Find Lots of Great Coverage Here

FOLLOW US ON TWITTER

Saturday, February 7, 2009

Seriously?

I love Shawn Hill. I hope he's healthy. I hope he turns into a 20-game winner. I'm OK with the Nats giving him tons of chances. I've seen him up close when he's on and, well, wow.

But how on God's green earth does he win an arbitration case? He made 12 starts. He went 1-5. He had an earned run average of 5.83. That wins? Is it possible for any of the others to actually lose their case? I can't see how. Someone explain what about the process I'm missing here.

The Nats ought to just suck it up now, sign Olsen and Willingham for what they asked for and get a long-term deal done with Zimmerman. And then they need to go out and sign somebody other than more Reds castoffs and career farmhands and Odalis Perez.

I have four season tickets now. Gives me a right to be twice as bitchy.

5 comments:

Steven said...

The team offered 500k. Minimum wage is about 400k. The guy has 3 years of service time and has proven that when healthy he's one of the the best pitchers on the team. To side with the team, you have to believe that Shawn Hill is that absolute worst possible 4th year player imaginable. You just can't get much lower in salary than 500k.

It's not like he won and got 10 million. He won and didn't get the lowest salary possible.

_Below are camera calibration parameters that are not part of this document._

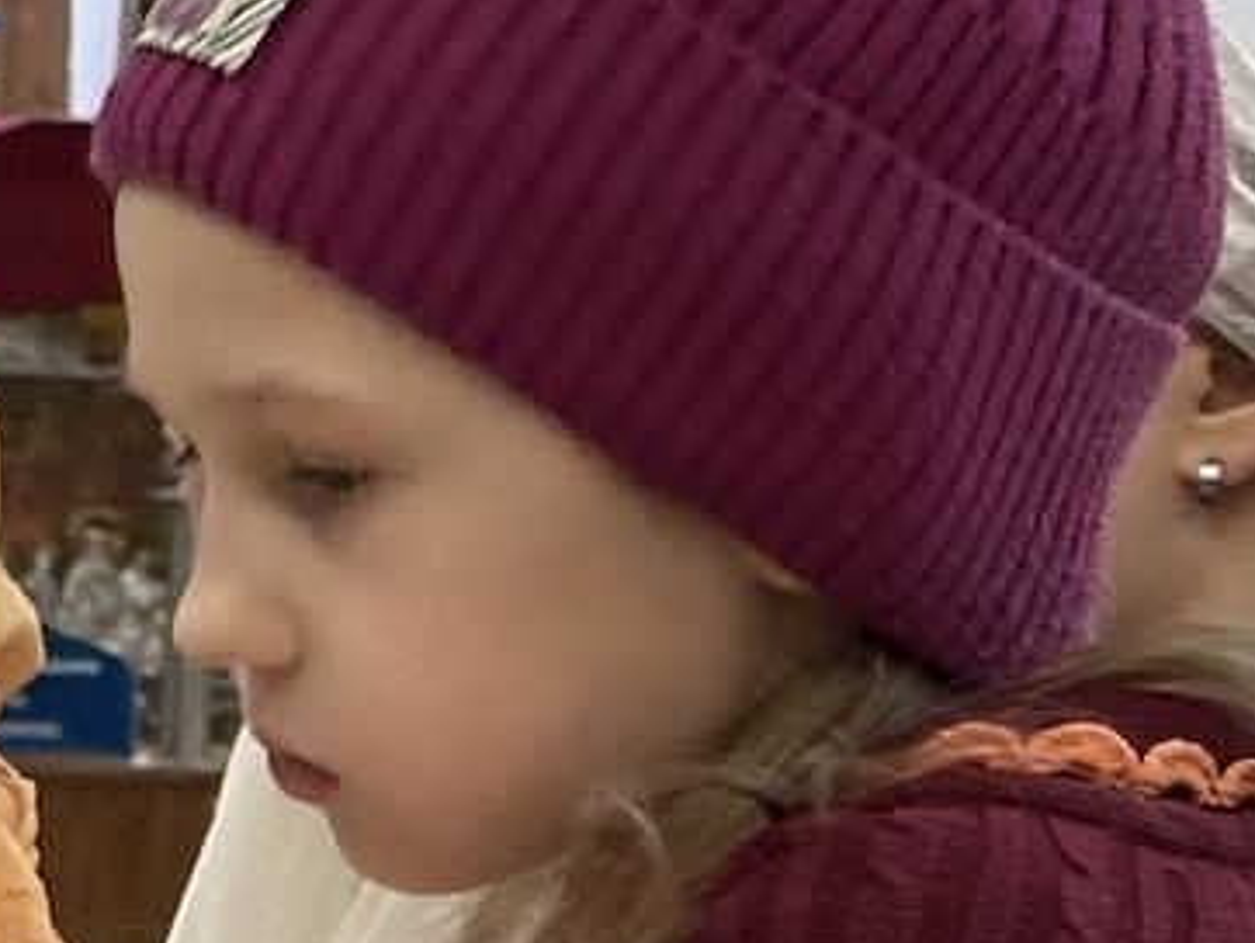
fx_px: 9614
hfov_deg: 6.9
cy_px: 423
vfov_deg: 5.6
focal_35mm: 265
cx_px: -2184
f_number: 1.78
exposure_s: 1/33
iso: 200
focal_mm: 6.86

If the team wanted him at this price they should have just non-tendered him. To tender a minimum wage contract to a player under team control is about as cheapskatey as suing the city or any of the other most outrageous things the team has done.

Unknown said...

I think in arb cases, just like with the Type A/Type B stuff, it's based on the last 2 years.

Steven said...

I don't know if that's true, but if it is, so what? Hill was one of the best starting pitchers in the NL in 2007. As far as I'm concerned, he's getting shafted at 775k.

MikeHarris said...

Steven, the key words to me are "when healthy." I don't question his ability. It's there. Shake your head ability.
Unfortunately, he doesn't seem to be able to stay healthy and those numbers last year were not good under any microscope.
I'd love for him to be a 20-game winner this year and get $5 million for 2010.

Anonymous said...

Steven is largely correct. Arb cases are based on platform year and overall career numbers. The Nats filed a number that would drive a low midpoint settlement and got burned. Plus in a year where recession talk touches everyone, it is a lot easier to grant a curly "W" to a low price guy than to an high salary guy.